Читать «О себе...» онлайн - страница 50

Александр Мень

Один очень был вредный — и так копался, и так копался — ну ничего… Ковырялись они там, ковырялись — Наташа говорит им: „В помойке поищите!“ Он говорит: „Вы не иронизируйте, это все для вас может плохо кончиться“. Мы вернулись — тут они уже, вижу, опали, поняли, что — нет… А я говорю: „Нет, я ничего не знаю — не видел, не слышал…“ Ничего они не взяли. Один, правда, нашел у меня дневничок. У меня не было никогда привычки писать дневник, и вот однажды бес меня попутал написать что–то такое, незаконченное. Но он тоже оказался вежливым: взял его — я вижу, он читает его с большими глазами, — потом спрятал и не взял.

Они уехали с совершенно пустыми руками. Причем, когда уезжали, сказали: „А ведь мы могли бы посмотреть и нижний этаж, но видите, какие мы гуманные — не смотрели“. А у меня там лежало! Накануне — это было тринадцатое число сентября — были мои именины, приехали все, и мне Женька Барабанов говорит: „Людей берут, вообще стало тревожно“. Я думаю: „А, от греха…“ Собрал какую–то там ерунду всякую, целый ворох, и на террасе спрятал, внизу. Накануне! Собственно, ничего не произошло, а просто атмосфера такая была. И вот, они как раз не смотрели. Я говорю: „Да нет, ничего нет… Теперь даже приятно, что вы побывали, потому что, во–первых, я теперь уборочку сделаю, а во–вторых, я теперь знаю, что у меня ж наверняка ничего антисоветского нет — у меня вот ваш документ, что вы тут все смотрели“.

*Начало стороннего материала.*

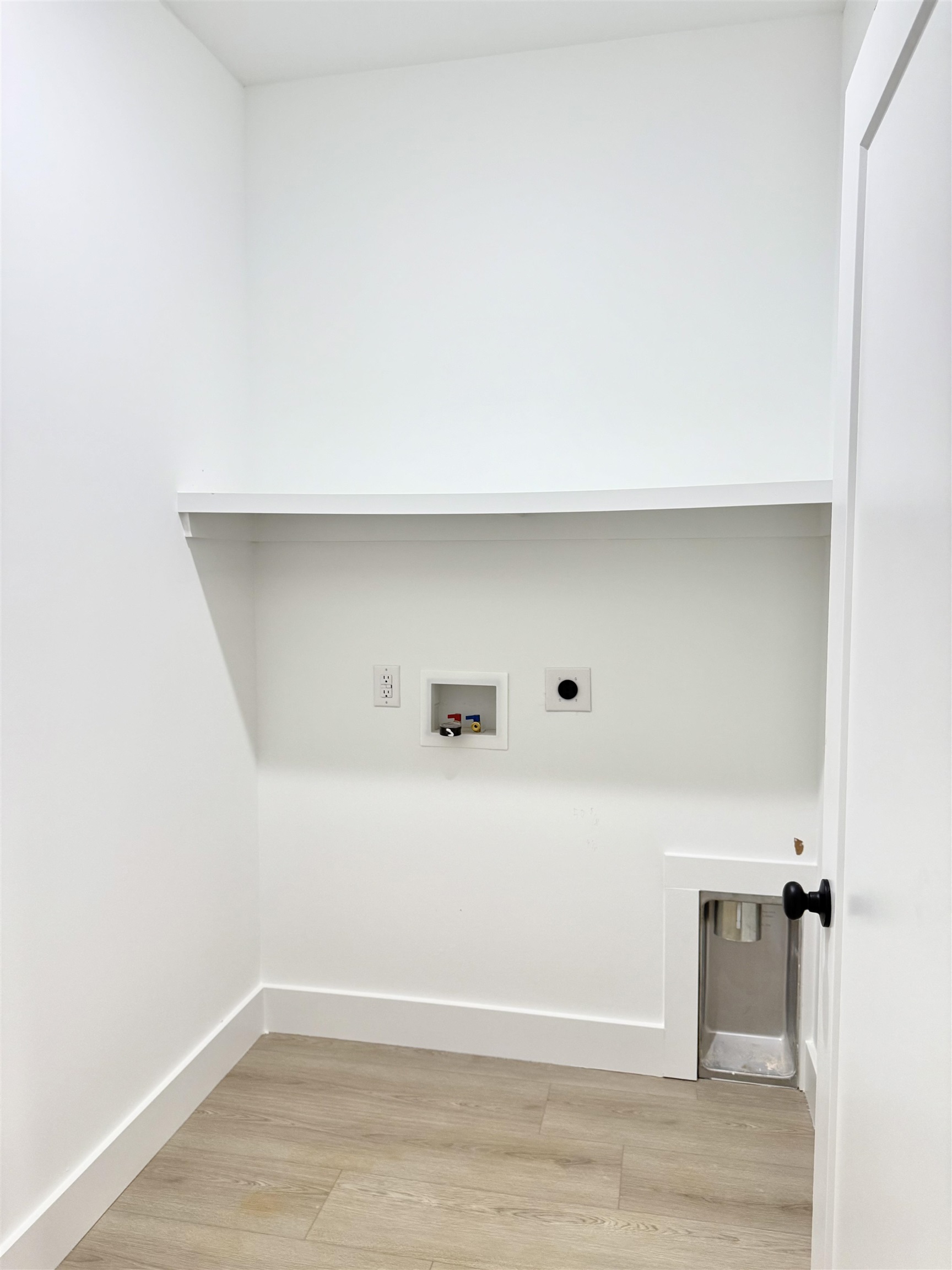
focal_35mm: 24
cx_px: 476
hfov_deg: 56.8
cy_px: 635
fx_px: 880
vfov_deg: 71.6
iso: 200
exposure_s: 1/120
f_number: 1.78
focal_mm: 6.76
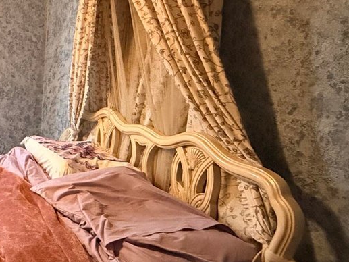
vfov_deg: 35.1
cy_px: 108
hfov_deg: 32.9
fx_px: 413
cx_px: -112
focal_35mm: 41
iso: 1250
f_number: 2.2
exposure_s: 1/60
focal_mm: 2.22
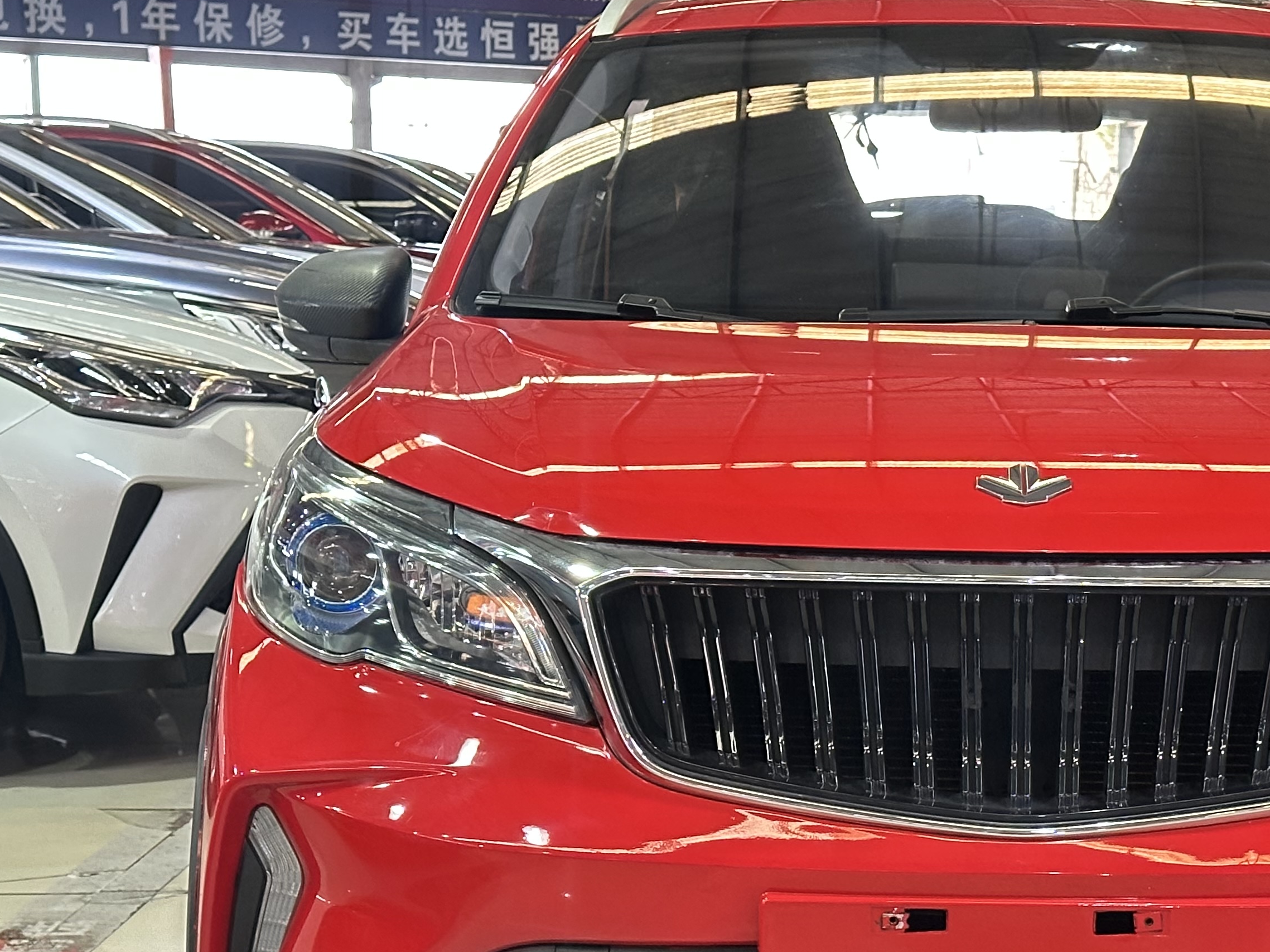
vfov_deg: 17.3
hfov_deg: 22.7
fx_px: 3119
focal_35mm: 85
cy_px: 630
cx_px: 1029
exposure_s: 1/33
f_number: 1.78
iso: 500
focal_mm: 6.86
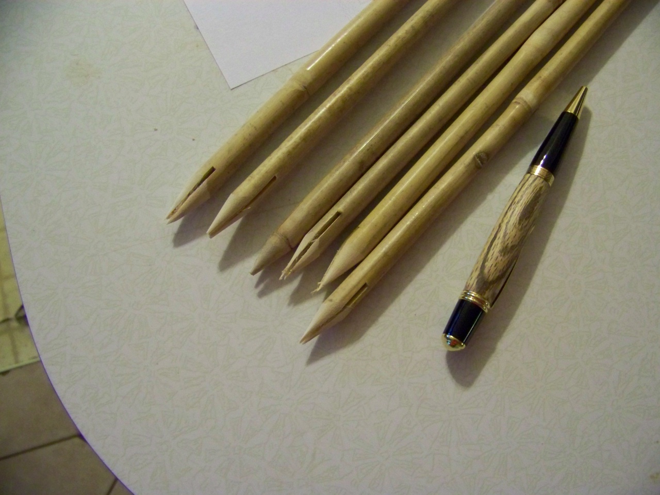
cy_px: 248
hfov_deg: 51.4
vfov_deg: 39.7
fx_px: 686
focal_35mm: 36
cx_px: 330
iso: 400
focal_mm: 5.85
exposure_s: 1/25
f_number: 2.8
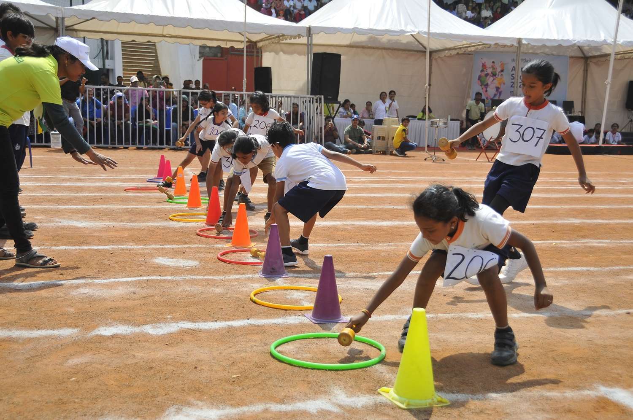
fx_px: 843
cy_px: 210
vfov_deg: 28.0
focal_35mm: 48
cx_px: 316
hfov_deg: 41.2
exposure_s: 1/1600
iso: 200
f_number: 4
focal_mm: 32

На фоне этих бесконечных приключений мне было уже не особенно до того, чтобы сочинять еще какое–нибудь письмо. И тут как раз пришло сообщение от Анатолия Васильевича Ведерникова (по непонятным причинам я не мог с ним встретиться): что это дело надо сейчас прекратить, что письмо сейчас писать не надо. Они обсудили это с кем–то, по–моему, со Шпиллером, и решили, что сейчас это будет несвоевременно. Это при Хрущеве имело смысл. Хрущева сняли, начались какие–то перемены, и сейчас, наоборот, речь идет о том, чтобы завоевать хоть какую–то минимальную стабильность.

То же самое решил владыка Ермоген. Глеб Якунин с ним встретился и потом рассказывал: „Я поговорил с ним сухо и вообще…“ — понес он его, короче. И они с Эшлиманом все равно начали писать. У меня не было никакого страха за дело, потому что они оба служили, и Дудко служил, и каждый из нас делал свое дело, все мы общались, встречались, а эта „улита“ — она могла ползти до сих пор, вот как мы с вами сидим здесь, пятнадцать–семнадцать лет спустя, — они бы и до сих пор его писали. Но тут произошло „роковое стечение обстоятельств и пересечение судеб“, началась уже какая–то „достоевщина“: к составлению письма подключился Феликс Карелин.